Para um negócio tradicional não é fácil ultrapassar as barreiras da estrutura orgânica existente, nem do “sempre se fez assim” ou do quero é “uma base de dados” para guardar o que estava em papel! Muitos destes projetos falham desde logo, pois os utilizadores, colaboradores e clientes desse processo, identificam que demoram mais tempo com a aplicação informática que foram obrigados a usar para carregar dados em formulários, do que antes no uso de papel. Antes processavam facilmente e tinham os processos “na sua cabeça” e organizados em dossiês nos arquivos. Conclusão, a receita usada em muitos projetos de Sistemas de Informação continua a ser a de “onde está o papel, mudar para uma base de dados e põem-se uns formulários”.

A Transformação Digital é muito mais do que a desmaterialização do papel; é um modelo que permite retirar atividades que deixaram de ser desnecessárias, quer pela evolução do negócio, quer pela existência de tecnologias capazes de automatizar essas atividades, fazendo-se de outra forma mais simples e melhor, reduzindo o custo (e já não é só o TCO – Total Cost of Ownership, mas o COGS – Cost of Goods Sold). Sempre com o objetivo de acelerar o negócio.

Um processo correto de Transformação Digital começa “numa folha em branco”, sem qualquer constrangimento sobre “o que existe”, nem sobre qualquer tecnologia. Transformar digitalmente uma empresa é fundir a empresa com novos modelos de negócio, que podem inclusive ser disruptivos com os usados até então.

Para os negócios tradicionais, não é fácil de facto ultrapassar os seus “receios” internos de mudança. A rápida evolução das necessidades dos clientes tem feito crescer novas oportunidades de negócio, onde as startups acabam por ter a vantagem de não ter “lastro”, nem “pesos” para gerir/alterar. É aqui que o papel dos líderes fortes e visionárias é diferenciador. Aqueles que compreendam que devem identificar quem são os talentos internos aptos a executar essa visão, conseguirão ter maiores possibilidades de vencer nos seus mercados.

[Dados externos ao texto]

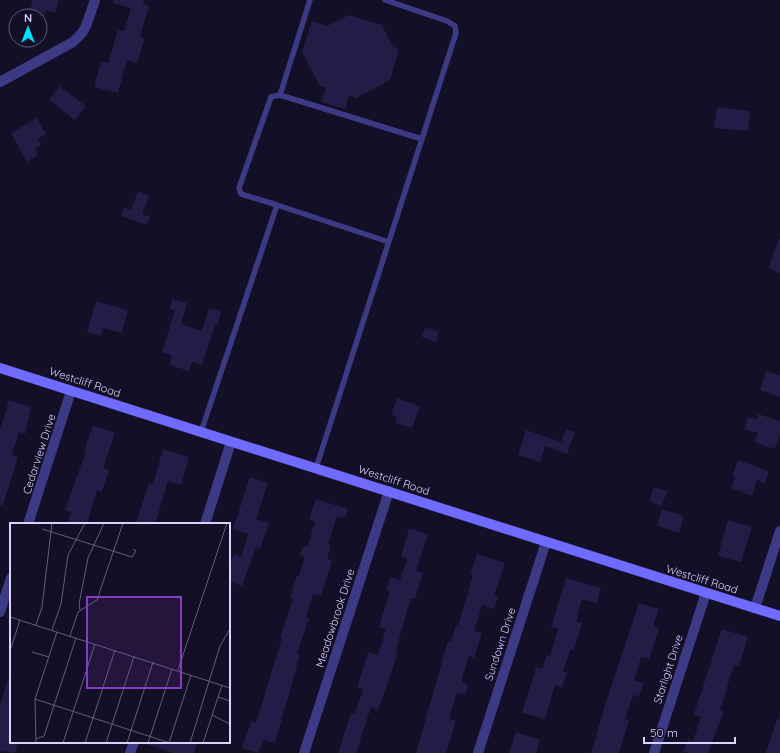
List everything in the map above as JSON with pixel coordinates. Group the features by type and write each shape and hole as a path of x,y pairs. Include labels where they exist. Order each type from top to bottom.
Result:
{"street":[{"path":"0,82 73,42 82,33 86,26 95,0"},
{"name":"Westcliff Road","path":"0,368 780,616"},
{"name":"Cedarview Drive","path":"28,523 72,391"},
{"path":"205,523 231,442"},
{"name":"Meadowbrook Drive","path":"304,753 389,491"},
{"path":"755,608 780,530"},
{"name":"Sundown Drive","path":"478,753 546,542"},
{"path":"0,612 10,581"},
{"name":"Starlight Drive","path":"654,753 706,593"},
{"path":"130,753 134,743"}],"lane":[{"path":"280,95 310,0"},
{"path":"316,468 456,33 455,26 447,21 384,0"},
{"path":"389,242 241,194 239,188 271,97 280,95 422,139"},
{"path":"201,432 277,205"}],"building":[{"path":"33,0 59,0 55,13 48,11 48,8 30,8"},
{"path":"113,0 144,0 143,4 149,6 140,36 145,38 137,63 127,60 118,93 94,87 101,61 108,63 118,30 124,31 131,8 113,3"},
{"path":"349,15 382,25 393,47 399,49 390,80 356,98 349,96 345,109 321,102 326,88 320,86 302,52 312,21 327,26"},
{"path":"59,86 86,106 75,120 49,100"},
{"path":"717,107 750,111 748,131 714,128"},
{"path":"37,118 46,134 38,139 41,145 35,149 38,155 27,162 11,133"},
{"path":"138,191 149,196 142,214 150,217 147,225 121,216 124,207 131,210"},
{"path":"780,239 780,273 768,268"},
{"path":"172,299 187,303 181,324 202,331 209,308 221,312 217,325 215,325 202,365 192,362 189,371 170,365 172,356 162,352 175,310 170,309"},
{"path":"96,301 128,310 122,333 103,328 101,336 87,332"},
{"path":"425,327 439,332 436,342 422,337"},
{"path":"766,371 780,375 780,397 760,390"},
{"path":"397,398 420,406 412,428 395,423 397,417 391,415"},
{"path":"9,400 31,407 25,434 19,432 12,455 18,457 3,505 0,505 0,429"},
{"path":"758,414 780,421 780,434 775,449 754,442 758,433 744,429 748,417 756,420"},
{"path":"93,425 115,433 103,468 109,470 102,492 97,490 87,523 67,523 71,512 65,510 86,451 84,451"},
{"path":"566,429 575,432 567,454 545,446 540,462 518,455 526,430 561,442"},
{"path":"163,449 189,457 181,485 168,481 155,523 136,523 149,483 153,484"},
{"path":"738,460 769,471 765,483 757,480 752,496 731,488 735,477 732,476"},
{"path":"250,477 268,483 256,519 269,523 260,549 256,547 242,586 230,581 230,565 234,554 241,557 248,534 233,529"},
{"path":"654,487 667,491 662,506 649,501"},
{"path":"316,499 348,509 345,518 337,516 328,544 331,545 327,559 332,561 321,596 313,594 306,617 309,618 297,654 300,655 275,743 264,740 258,753 242,748 251,721 256,723 282,638 280,637 293,599 290,598 305,556 300,555 303,546 307,547 315,522 309,519"},
{"path":"662,509 684,516 679,533 657,526"},
{"path":"728,520 752,527 741,562 718,556"},
{"path":"409,528 428,534 416,571 423,573 415,599 411,598 396,649 398,650 392,671 378,710 371,707 356,753 338,753 351,713 355,714 363,689 357,688 368,652 378,655 386,629 379,627 390,591 386,590 390,577 400,580 407,559 401,557"},
{"path":"477,554 505,563 494,595 498,596 494,609 482,605 474,631 482,633 474,658 469,656 461,682 468,684 465,695 457,693 449,719 456,721 446,753 416,753 448,641 451,642 456,625 458,626 473,575 470,574"},
{"path":"566,578 601,588 597,603 582,599 576,622 582,623 574,650 571,649 563,671 567,672 562,688 555,685 545,719 522,713 536,667 542,669 547,654 550,656 558,629 551,627"},
{"path":"639,603 659,609 653,626 659,628 649,659 641,657 634,680 643,683 639,697 633,695 625,719 629,720 619,753 591,753 606,702"},
{"path":"722,629 748,637 739,666 734,665 720,710 724,711 708,753 689,753 683,751 688,739 693,741 701,717 694,714"},
{"path":"10,677 10,743 18,743 15,753 0,751 0,705"},
{"path":"778,717 780,718 780,753 766,753"},
{"path":"516,732 540,740 536,753 509,753"},
{"path":"146,744 197,744 194,753 173,753"}]}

Já não é de hoje que sabemos que as empresas “tradicionais” têm de estar em constante inovação, mas a velocidade é tanta que implica mais do que isso. Implica acrescentar processos de Transformação Digital, pois a inovação incremental pode não ser suficiente, isto é, são necessárias algumas revoluções de forma contínua. Não é fácil, longe disso, mas é essencial que não se embrenhem na “Transformação Digital do Papel”.